A={s11s|s $\epsilon$ {0}^*} so the strings 00011000 and 000001100000 are accepted of A but not 00100 or 001100000.
Demon chooses k.
I choose x = s^k, y=11, z = s^k
however i am not confident i am picking the right variables for y. am I heading down the right path?
the demon chooses u,v,w s.t. y = uvw and v does not equal $\varepsilon$
demon picks u,v,w of length j,m,n with k = j+m+n and m>0
I pick i = 2.
so xuv^2wz = s^k (and here I am stuck, do i say u is just 1 ?)
so the way I am currently learning the pumping lemma:
there exists k>=0 such that for any strings x,y,z with xyz $\epsilon$ A and |y| >= k, there exists strings u,v,w such that y = uvw, v != $\varepsilon$, and for all i>= 0, the string xuv^iwz $\epsilon$ A
The Myhill-Nerode theorem shows this immediately.

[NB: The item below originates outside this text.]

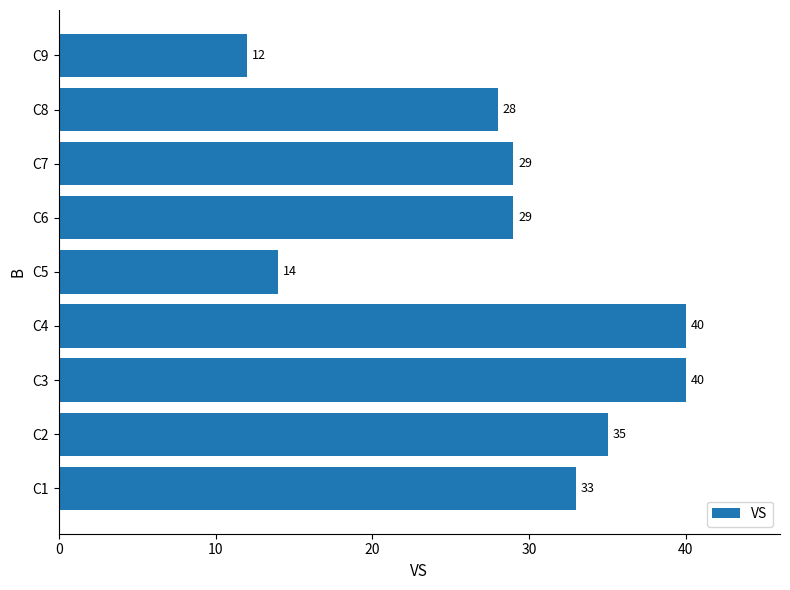

The chart shows a value of 43 at C6. True or false?

False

The infinitely many prefixes $0^i11$ are all pairwise distinguishable. (If $i\ne k$, then $0^i$ is a distinguishing extension: $0^i110^i \in A$ but $0^i110^k\notin A$). Therefore the language cannot be regular.
As for your attempt to use the pumping lemma, I'm not entirely sure how the formulation of the lemma you're working with goes, but you certainly can't expect any demon to split an $y$ of constant length into something that can be pumped. You must have missed some premise in the statement of the lemma.